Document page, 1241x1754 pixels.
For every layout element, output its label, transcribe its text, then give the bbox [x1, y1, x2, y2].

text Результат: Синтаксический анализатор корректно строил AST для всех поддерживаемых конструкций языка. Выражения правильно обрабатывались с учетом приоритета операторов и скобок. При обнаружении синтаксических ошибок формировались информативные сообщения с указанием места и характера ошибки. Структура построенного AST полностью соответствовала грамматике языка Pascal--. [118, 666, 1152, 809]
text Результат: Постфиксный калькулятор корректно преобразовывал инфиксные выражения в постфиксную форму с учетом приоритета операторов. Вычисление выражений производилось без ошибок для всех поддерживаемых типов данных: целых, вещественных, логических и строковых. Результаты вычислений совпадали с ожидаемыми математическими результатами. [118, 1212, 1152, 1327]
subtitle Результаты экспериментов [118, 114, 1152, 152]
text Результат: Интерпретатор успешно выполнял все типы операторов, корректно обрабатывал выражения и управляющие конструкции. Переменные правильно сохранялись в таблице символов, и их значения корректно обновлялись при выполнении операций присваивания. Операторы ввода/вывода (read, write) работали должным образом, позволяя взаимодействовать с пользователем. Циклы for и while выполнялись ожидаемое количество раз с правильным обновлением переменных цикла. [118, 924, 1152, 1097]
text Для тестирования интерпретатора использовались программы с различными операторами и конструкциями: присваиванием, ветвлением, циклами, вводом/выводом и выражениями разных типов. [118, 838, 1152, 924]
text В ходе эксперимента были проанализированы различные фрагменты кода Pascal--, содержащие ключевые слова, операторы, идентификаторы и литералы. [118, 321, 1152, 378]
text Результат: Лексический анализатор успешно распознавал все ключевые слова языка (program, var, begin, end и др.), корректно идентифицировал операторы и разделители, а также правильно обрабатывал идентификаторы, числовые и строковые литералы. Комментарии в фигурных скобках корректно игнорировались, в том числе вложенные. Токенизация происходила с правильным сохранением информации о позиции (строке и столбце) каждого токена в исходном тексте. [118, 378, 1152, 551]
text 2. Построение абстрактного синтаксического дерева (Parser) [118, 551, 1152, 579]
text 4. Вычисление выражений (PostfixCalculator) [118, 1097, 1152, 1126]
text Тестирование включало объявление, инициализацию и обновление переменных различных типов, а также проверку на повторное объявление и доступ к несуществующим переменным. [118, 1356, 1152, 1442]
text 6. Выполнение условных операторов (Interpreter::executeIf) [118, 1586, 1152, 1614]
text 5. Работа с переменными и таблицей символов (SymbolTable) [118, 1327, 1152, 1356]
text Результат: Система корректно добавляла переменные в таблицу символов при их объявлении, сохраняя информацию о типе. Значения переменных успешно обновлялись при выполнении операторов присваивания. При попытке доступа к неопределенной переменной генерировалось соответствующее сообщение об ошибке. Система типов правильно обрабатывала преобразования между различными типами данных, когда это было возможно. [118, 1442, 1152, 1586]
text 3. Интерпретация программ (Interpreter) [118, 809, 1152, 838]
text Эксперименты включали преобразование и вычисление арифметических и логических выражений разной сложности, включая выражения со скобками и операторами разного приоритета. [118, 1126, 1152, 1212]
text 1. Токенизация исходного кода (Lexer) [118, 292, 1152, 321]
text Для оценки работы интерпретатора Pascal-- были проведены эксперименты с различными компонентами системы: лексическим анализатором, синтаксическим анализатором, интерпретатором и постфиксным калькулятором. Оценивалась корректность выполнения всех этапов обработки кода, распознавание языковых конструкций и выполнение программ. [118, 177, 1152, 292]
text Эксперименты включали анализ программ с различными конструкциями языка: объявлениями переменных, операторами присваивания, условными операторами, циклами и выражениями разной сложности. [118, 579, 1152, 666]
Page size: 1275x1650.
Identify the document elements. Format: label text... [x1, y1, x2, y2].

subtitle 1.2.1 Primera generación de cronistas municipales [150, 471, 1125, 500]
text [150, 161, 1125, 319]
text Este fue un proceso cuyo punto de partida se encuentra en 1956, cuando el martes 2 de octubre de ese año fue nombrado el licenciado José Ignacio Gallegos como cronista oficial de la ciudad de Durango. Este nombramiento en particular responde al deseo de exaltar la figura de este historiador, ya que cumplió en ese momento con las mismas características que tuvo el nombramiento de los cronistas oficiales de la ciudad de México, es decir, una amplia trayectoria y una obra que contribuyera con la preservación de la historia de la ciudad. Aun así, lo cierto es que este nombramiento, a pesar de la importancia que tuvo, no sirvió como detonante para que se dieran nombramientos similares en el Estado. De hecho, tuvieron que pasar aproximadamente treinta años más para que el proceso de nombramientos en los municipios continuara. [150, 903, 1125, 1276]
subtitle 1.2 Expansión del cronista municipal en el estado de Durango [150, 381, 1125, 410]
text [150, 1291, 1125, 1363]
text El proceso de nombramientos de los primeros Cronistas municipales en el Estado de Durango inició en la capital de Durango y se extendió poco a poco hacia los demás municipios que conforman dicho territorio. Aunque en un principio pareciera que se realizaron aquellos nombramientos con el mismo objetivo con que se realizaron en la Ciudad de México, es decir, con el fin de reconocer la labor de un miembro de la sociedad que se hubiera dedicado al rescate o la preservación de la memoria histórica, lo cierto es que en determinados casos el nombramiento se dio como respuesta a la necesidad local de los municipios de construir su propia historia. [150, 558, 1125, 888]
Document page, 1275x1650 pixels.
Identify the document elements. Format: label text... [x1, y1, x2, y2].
*-*-*
* [TASK STATEMENT] Copy every record above out again, word for word.

* [EXERCISE RESPONSE]
Document page, 1241x1754 pixels.
For every layout element, output its label, transcribe its text, then give the bbox [x1, y1, x2, y2].

text Результат: Синтаксический анализатор корректно строил AST для всех поддерживаемых конструкций языка. Выражения правильно обрабатывались с учетом приоритета операторов и скобок. При обнаружении синтаксических ошибок формировались информативные сообщения с указанием места и характера ошибки. Структура построенного AST полностью соответствовала грамматике языка Pascal--. [118, 666, 1152, 809]
text Результат: Постфиксный калькулятор корректно преобразовывал инфиксные выражения в постфиксную форму с учетом приоритета операторов. Вычисление выражений производилось без ошибок для всех поддерживаемых типов данных: целых, вещественных, логических и строковых. Результаты вычислений совпадали с ожидаемыми математическими результатами. [118, 1212, 1152, 1327]
subtitle Результаты экспериментов [118, 114, 1152, 152]
text Результат: Интерпретатор успешно выполнял все типы операторов, корректно обрабатывал выражения и управляющие конструкции. Переменные правильно сохранялись в таблице символов, и их значения корректно обновлялись при выполнении операций присваивания. Операторы ввода/вывода (read, write) работали должным образом, позволяя взаимодействовать с пользователем. Циклы for и while выполнялись ожидаемое количество раз с правильным обновлением переменных цикла. [118, 924, 1152, 1097]
text Для тестирования интерпретатора использовались программы с различными операторами и конструкциями: присваиванием, ветвлением, циклами, вводом/выводом и выражениями разных типов. [118, 838, 1152, 924]
text В ходе эксперимента были проанализированы различные фрагменты кода Pascal--, содержащие ключевые слова, операторы, идентификаторы и литералы. [118, 321, 1152, 378]
text Результат: Лексический анализатор успешно распознавал все ключевые слова языка (program, var, begin, end и др.), корректно идентифицировал операторы и разделители, а также правильно обрабатывал идентификаторы, числовые и строковые литералы. Комментарии в фигурных скобках корректно игнорировались, в том числе вложенные. Токенизация происходила с правильным сохранением информации о позиции (строке и столбце) каждого токена в исходном тексте. [118, 378, 1152, 551]
text 2. Построение абстрактного синтаксического дерева (Parser) [118, 551, 1152, 579]
text 4. Вычисление выражений (PostfixCalculator) [118, 1097, 1152, 1126]
text Тестирование включало объявление, инициализацию и обновление переменных различных типов, а также проверку на повторное объявление и доступ к несуществующим переменным. [118, 1356, 1152, 1442]
text 6. Выполнение условных операторов (Interpreter::executeIf) [118, 1586, 1152, 1614]
text 5. Работа с переменными и таблицей символов (SymbolTable) [118, 1327, 1152, 1356]
text Результат: Система корректно добавляла переменные в таблицу символов при их объявлении, сохраняя информацию о типе. Значения переменных успешно обновлялись при выполнении операторов присваивания. При попытке доступа к неопределенной переменной генерировалось соответствующее сообщение об ошибке. Система типов правильно обрабатывала преобразования между различными типами данных, когда это было возможно. [118, 1442, 1152, 1586]
text 3. Интерпретация программ (Interpreter) [118, 809, 1152, 838]
text Эксперименты включали преобразование и вычисление арифметических и логических выражений разной сложности, включая выражения со скобками и операторами разного приоритета. [118, 1126, 1152, 1212]
text 1. Токенизация исходного кода (Lexer) [118, 292, 1152, 321]
text Для оценки работы интерпретатора Pascal-- были проведены эксперименты с различными компонентами системы: лексическим анализатором, синтаксическим анализатором, интерпретатором и постфиксным калькулятором. Оценивалась корректность выполнения всех этапов обработки кода, распознавание языковых конструкций и выполнение программ. [118, 177, 1152, 292]
text Эксперименты включали анализ программ с различными конструкциями языка: объявлениями переменных, операторами присваивания, условными операторами, циклами и выражениями разной сложности. [118, 579, 1152, 666]
Page size: 1275x1650.
Identify the document elements. Format: label text... [x1, y1, x2, y2].

subtitle 1.2.1 Primera generación de cronistas municipales [150, 471, 1125, 500]
text [150, 161, 1125, 319]
text Este fue un proceso cuyo punto de partida se encuentra en 1956, cuando el martes 2 de octubre de ese año fue nombrado el licenciado José Ignacio Gallegos como cronista oficial de la ciudad de Durango. Este nombramiento en particular responde al deseo de exaltar la figura de este historiador, ya que cumplió en ese momento con las mismas características que tuvo el nombramiento de los cronistas oficiales de la ciudad de México, es decir, una amplia trayectoria y una obra que contribuyera con la preservación de la historia de la ciudad. Aun así, lo cierto es que este nombramiento, a pesar de la importancia que tuvo, no sirvió como detonante para que se dieran nombramientos similares en el Estado. De hecho, tuvieron que pasar aproximadamente treinta años más para que el proceso de nombramientos en los municipios continuara. [150, 903, 1125, 1276]
subtitle 1.2 Expansión del cronista municipal en el estado de Durango [150, 381, 1125, 410]
text [150, 1291, 1125, 1363]
text El proceso de nombramientos de los primeros Cronistas municipales en el Estado de Durango inició en la capital de Durango y se extendió poco a poco hacia los demás municipios que conforman dicho territorio. Aunque en un principio pareciera que se realizaron aquellos nombramientos con el mismo objetivo con que se realizaron en la Ciudad de México, es decir, con el fin de reconocer la labor de un miembro de la sociedad que se hubiera dedicado al rescate o la preservación de la memoria histórica, lo cierto es que en determinados casos el nombramiento se dio como respuesta a la necesidad local de los municipios de construir su propia historia. [150, 558, 1125, 888]
Document page, 1275x1650 pixels.
Identify the document elements. Format: label text... [x1, y1, x2, y2].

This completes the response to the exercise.